In many cases kids that walk in Ivey’s shoes are not humble. They are not focused. They lose their drive and ambition. Sometimes recruiting puts kids on a pedestal. With this 6-foot-6, 271-pounds, that’s the furthest thing from the truth. He knows that there are certain areas of his game that need vast improvement.
”Right now, running blocking in my thing,” Ivey said. “I take it very personally. And I come from a school that takes great pride in running the football. Like I said, I really take a lot of pride and put so much effort in it. It’s where I know I can be a dominant player right now. It’s head on head and man on man.”
Ivey was devastating in run blocking one on ones. He just explodes off the ball. For such a tall player, he plays low. Ivey shows he can bend and he plays with that flat-back. At times he’s overpowering, especially when he gets a good punch on the defender.
Ivey was certainly less dominating in pass pro. He’s long and has great feet but he needs to play with more technique and better balance. At times he reaches with those long arms of his. Ivey may get away with that at home but not at The Opening. Defensive ends Byron Cowart (Seffner, Fla./Armwood) and Josh Sweat (Virginia Beach, Va./Oscar Smith) gave him trouble on the edge.

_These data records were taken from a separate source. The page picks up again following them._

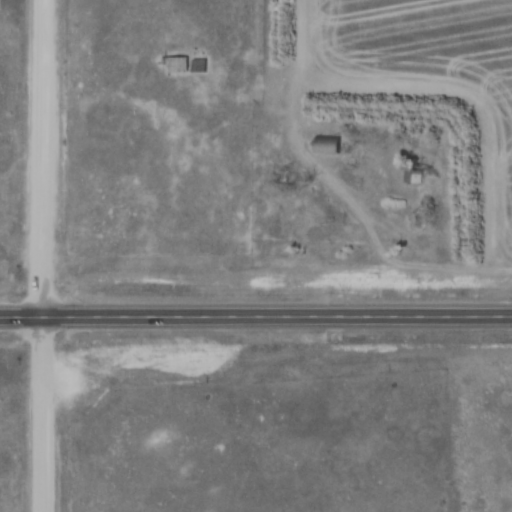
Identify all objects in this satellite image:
building: (175, 64)
building: (199, 66)
building: (327, 145)
road: (43, 157)
building: (414, 176)
road: (385, 253)
road: (256, 315)
road: (43, 413)
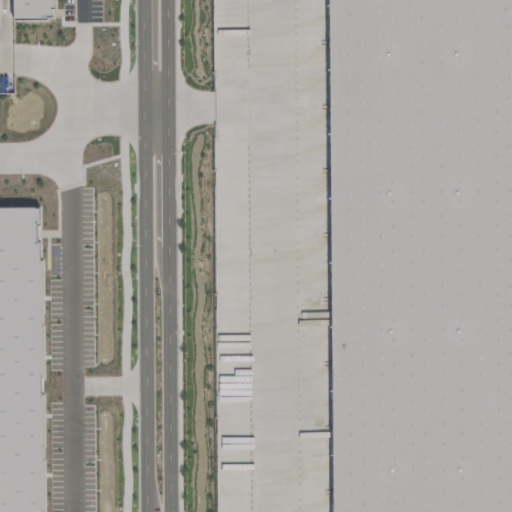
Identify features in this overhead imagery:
road: (41, 52)
road: (113, 104)
road: (207, 106)
road: (40, 150)
building: (281, 247)
building: (418, 254)
road: (145, 255)
road: (165, 255)
road: (271, 255)
building: (420, 255)
road: (79, 256)
road: (111, 381)
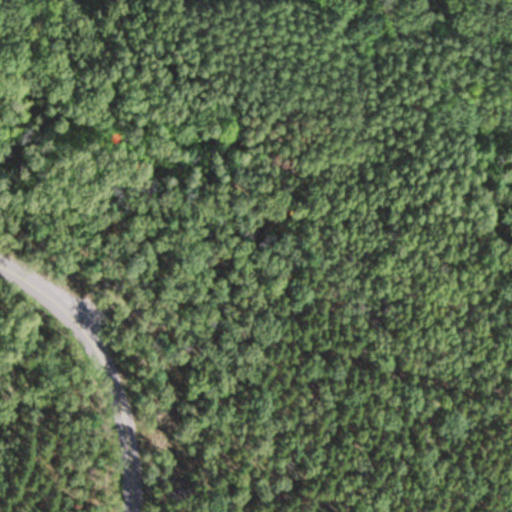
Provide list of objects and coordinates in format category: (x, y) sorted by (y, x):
road: (36, 287)
road: (36, 342)
road: (307, 359)
road: (456, 391)
road: (123, 408)
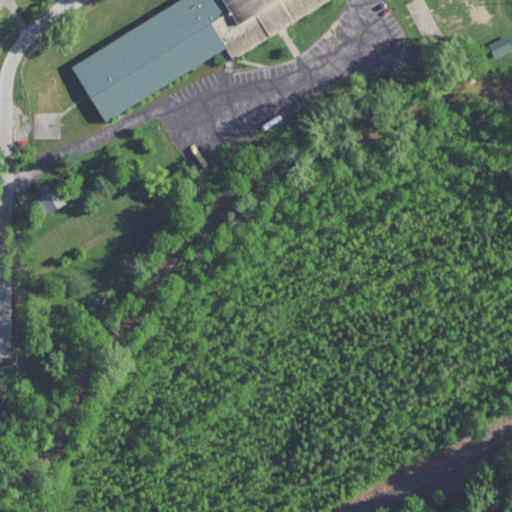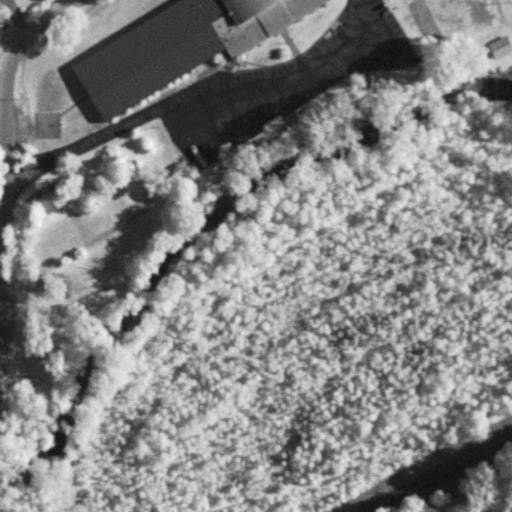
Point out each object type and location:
road: (72, 1)
building: (173, 45)
building: (180, 45)
building: (495, 45)
building: (501, 47)
road: (199, 104)
road: (3, 157)
building: (41, 201)
building: (52, 203)
railway: (440, 472)
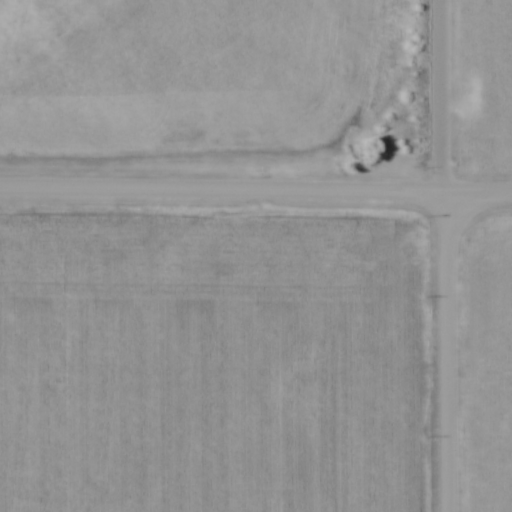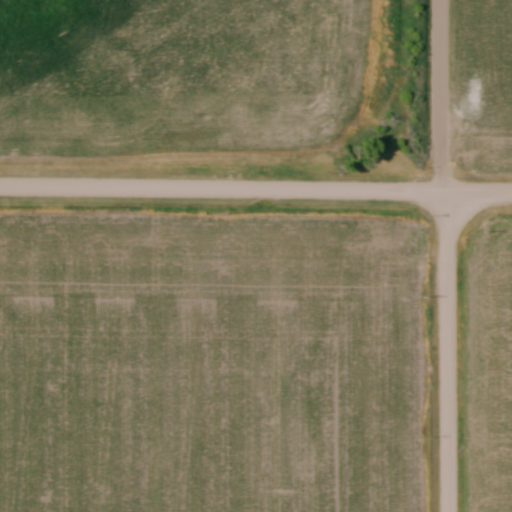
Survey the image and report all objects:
road: (256, 191)
road: (445, 255)
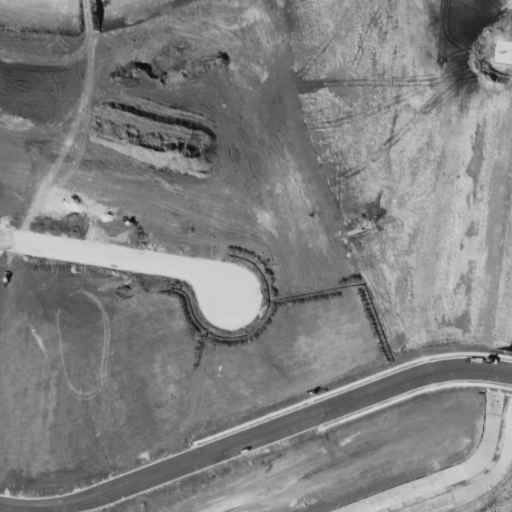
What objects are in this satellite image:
road: (119, 259)
road: (256, 437)
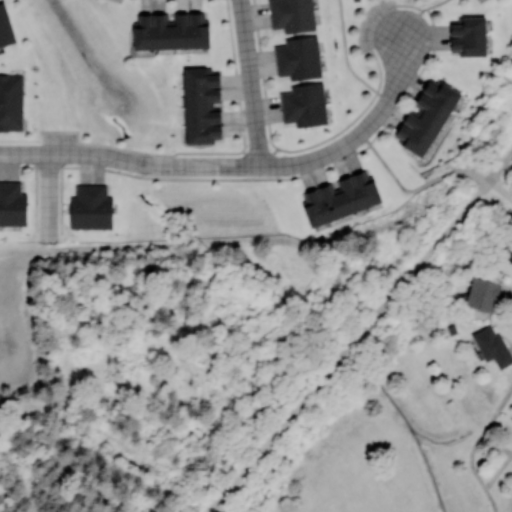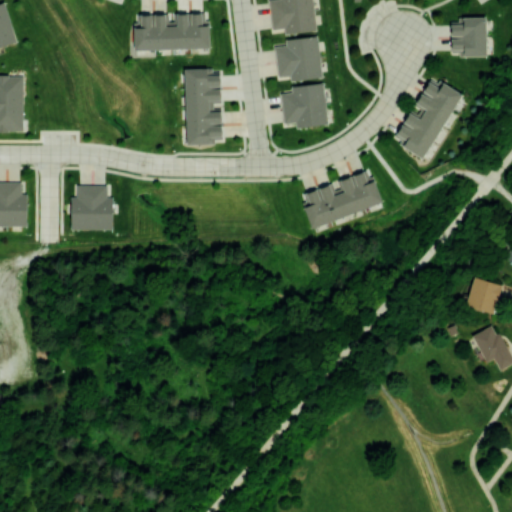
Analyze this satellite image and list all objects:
road: (408, 5)
road: (420, 12)
building: (292, 15)
building: (5, 26)
building: (171, 31)
building: (468, 35)
building: (298, 57)
road: (345, 59)
road: (251, 82)
building: (11, 102)
building: (304, 104)
building: (202, 105)
building: (427, 117)
road: (361, 133)
road: (130, 154)
road: (501, 169)
road: (266, 178)
road: (414, 188)
road: (501, 190)
road: (41, 198)
building: (340, 198)
building: (12, 203)
building: (91, 207)
road: (22, 252)
building: (508, 254)
park: (255, 256)
building: (483, 294)
road: (6, 326)
parking lot: (15, 326)
building: (492, 345)
road: (349, 346)
park: (375, 425)
road: (474, 449)
road: (498, 470)
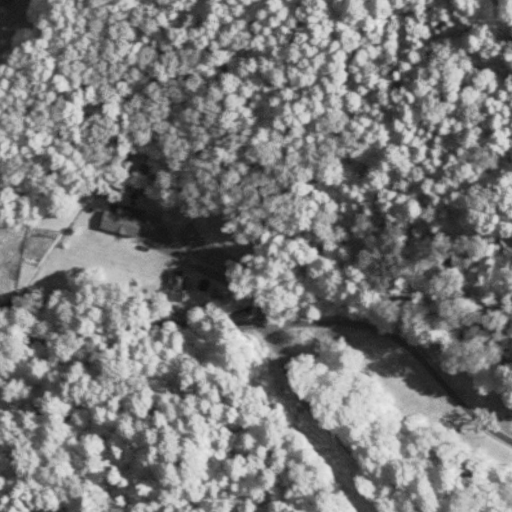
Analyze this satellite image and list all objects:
building: (121, 224)
road: (277, 323)
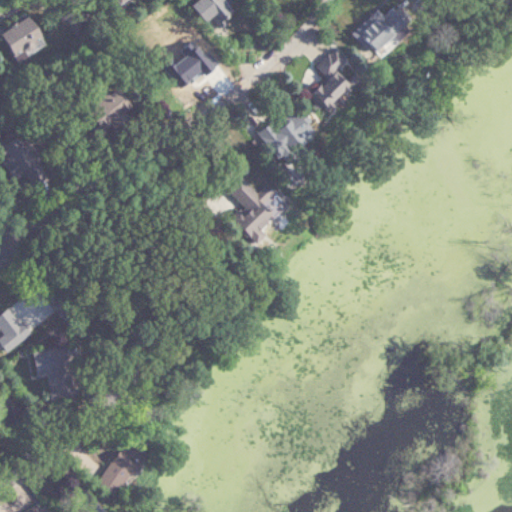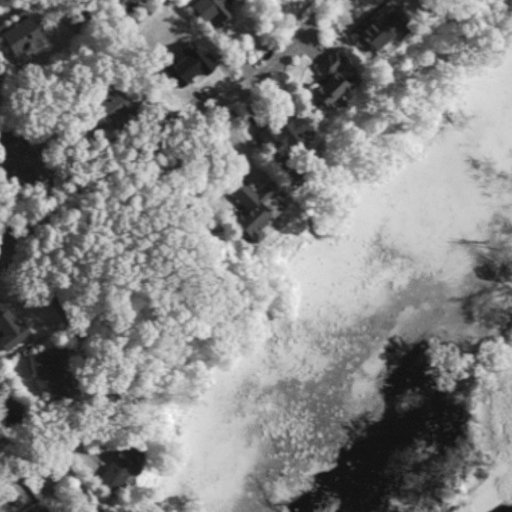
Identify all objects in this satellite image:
building: (115, 2)
building: (209, 9)
building: (364, 32)
building: (17, 36)
building: (326, 82)
building: (101, 108)
road: (175, 128)
building: (279, 132)
building: (20, 151)
building: (239, 228)
road: (62, 307)
building: (59, 370)
road: (61, 443)
building: (126, 474)
building: (42, 508)
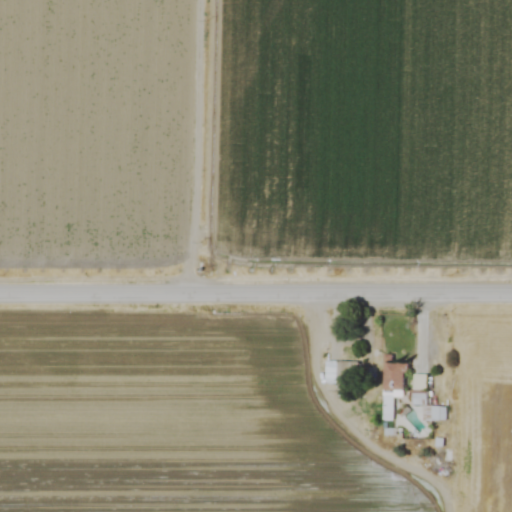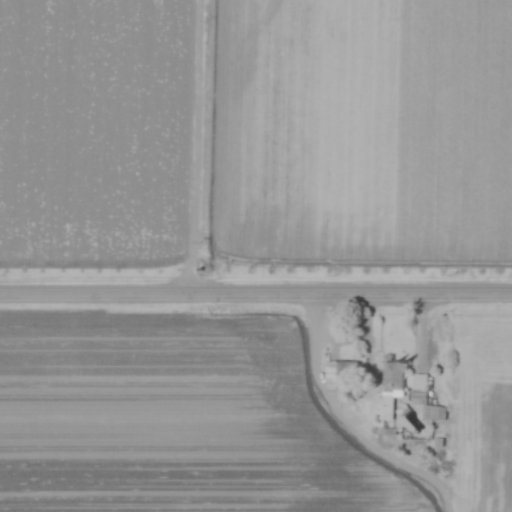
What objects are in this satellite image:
crop: (256, 255)
road: (256, 295)
building: (340, 372)
building: (418, 382)
building: (391, 384)
building: (416, 399)
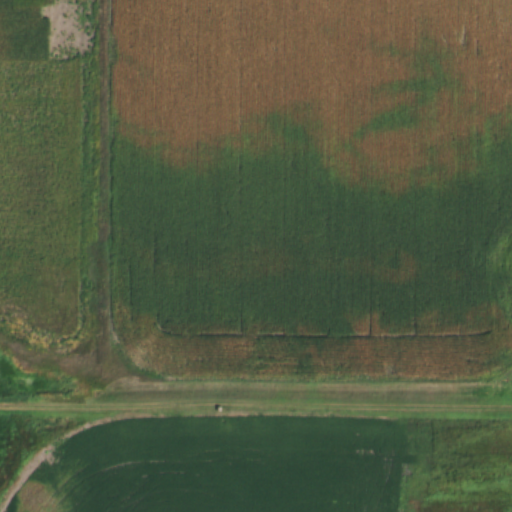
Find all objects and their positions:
road: (256, 402)
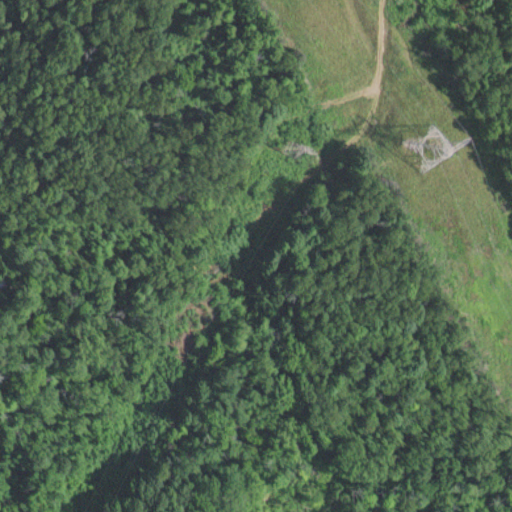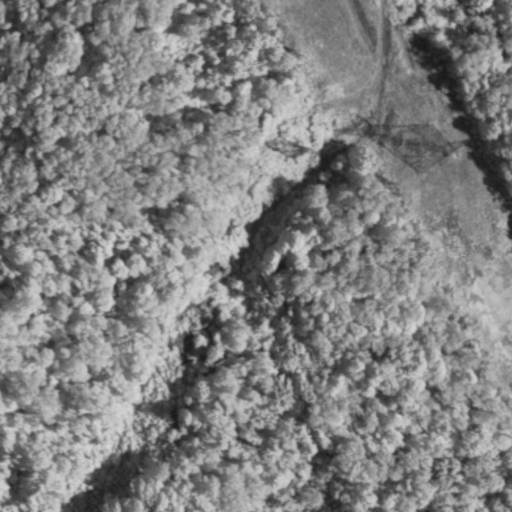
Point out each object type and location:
power tower: (419, 128)
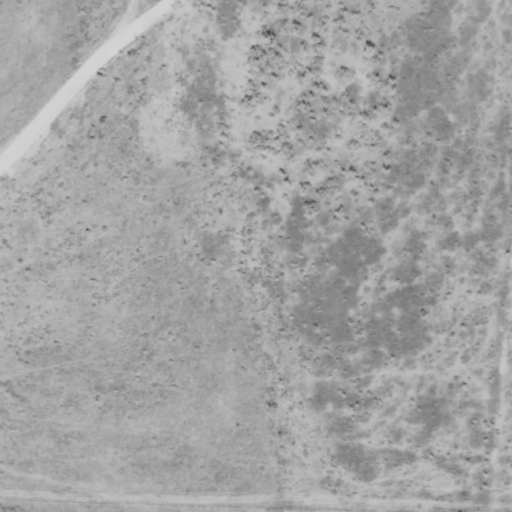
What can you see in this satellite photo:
road: (99, 88)
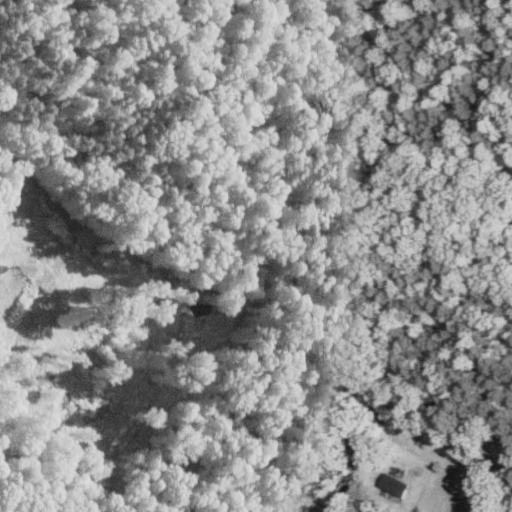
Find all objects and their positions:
building: (395, 484)
road: (325, 507)
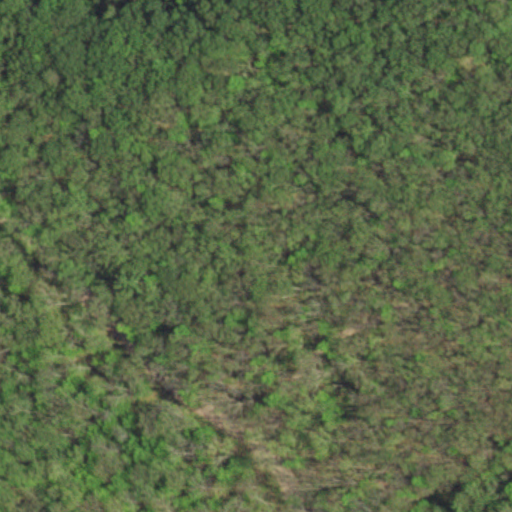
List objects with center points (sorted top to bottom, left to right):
road: (12, 167)
road: (497, 197)
road: (137, 292)
road: (376, 323)
road: (271, 461)
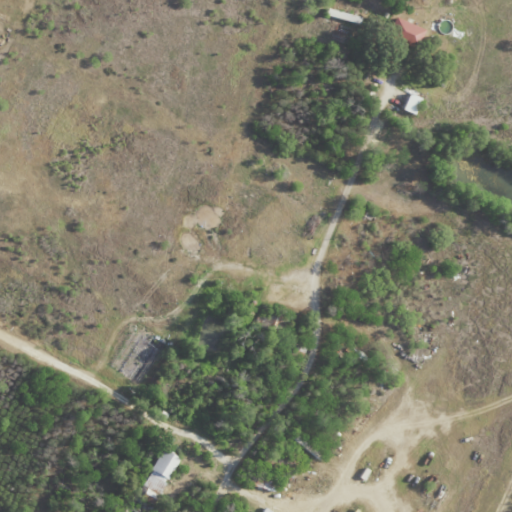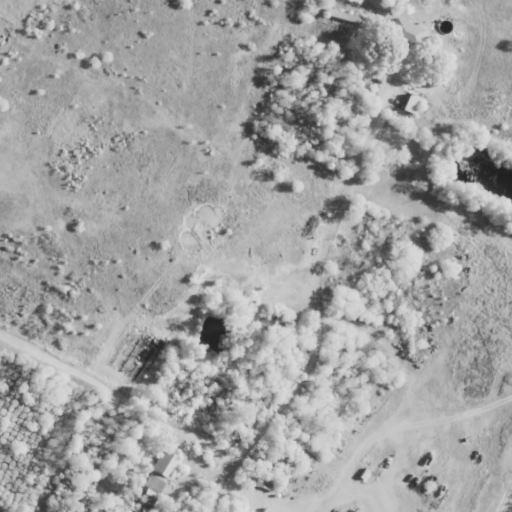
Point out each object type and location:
building: (407, 31)
building: (414, 104)
road: (311, 316)
road: (114, 399)
building: (159, 475)
road: (258, 494)
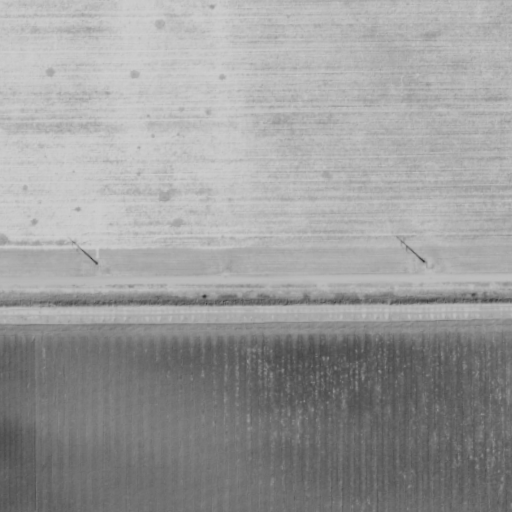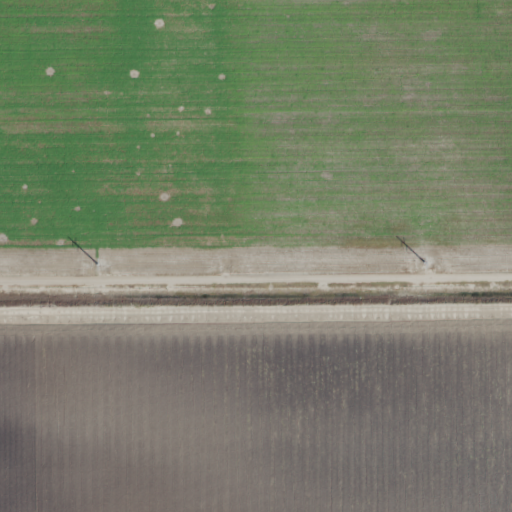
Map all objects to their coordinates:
power tower: (430, 268)
power tower: (103, 271)
road: (256, 281)
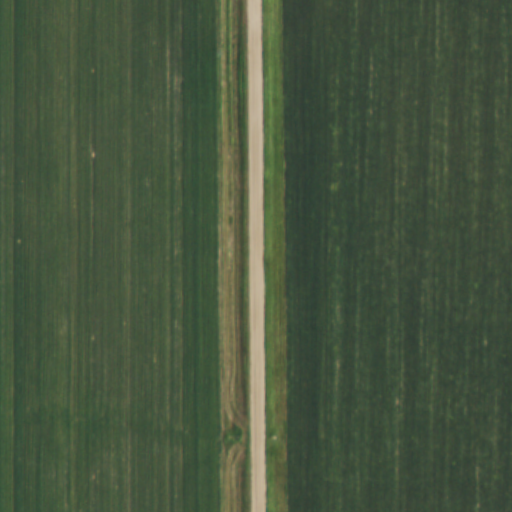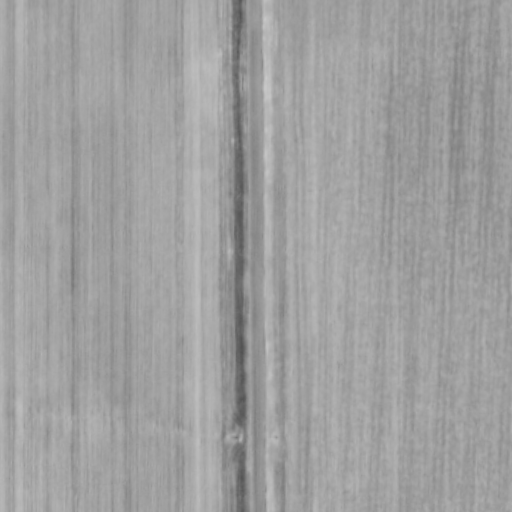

”There are a few things I need to work on with my pass pro,” Ivey said. “First, I need to play with more balance and technique. I am really working hard on ‘working the eyes’. Of course it all comes down to technique and my first initial set up. I know I have a long way to go.”
What’s scary about Ivey is that he’s only 271-pounds and by no means does he look that heavy. Ivey is one of the longest offensive tackles that I have ever seen in all my years in this business. He’s blessed with great feet and athleticism. Ivey can bend and move incredibly well for a kid his size. When he bulks up, puts on weight (40 to 50-pounds) and learns to play with technique, there’s no telling just how good this kid can become. The sky’s the limit.
For Ivey, he knows he has to continue to work and get bigger.
”That’s actually been kind of hard for me [putting on weight],” Ivey said. “But it’s coming. I hope to be at 285-pounds this season. I just know that I can’t wait. I know the weight and strength will really benefit my game. I have got to get bigger.”
What I love about Ivey more than anything is his understanding of where his place is at this time. He’s not caught up in the recruiting drama. Ivey was there to learn and compete. The Nike coaching staff raved about his behavior, willingness to learn and just how coachable this kid was. He’s leveled headed and understands that in the grand scheme of things five-star status doesn’t mean squat.
”I am not thinking about that when I have to go battle Byron [Cowart],” Ivey said. “When you are playing great competition like that you are just trying to play better and eliminate your mistakes. I don’t want to be embarrassed out here. Byron doesn’t want to be embarrassed out there.
”It’s funny because we have become friends and we talk a lot. We talk out here after each rep and tell each other things to help each other. Byron tells me how he wanted to play me and I do the same. We are both big film guys and when I see him beat me it gets me very upset. I just try and learn after each time.”
The two battled all week and Cowart got the better of Ivey for most of the reps. But when it was best on best with the final reps at the end of Thursday it was Ivey’s turn to shine. He took two of three from Cowart (video below) to cap off a nice week.
”I’ll take it,” Ivey said. “Byron is a great player who can beat you with his speed, power and hands. It was a nice way to end things. But I know I still have a long way to go.”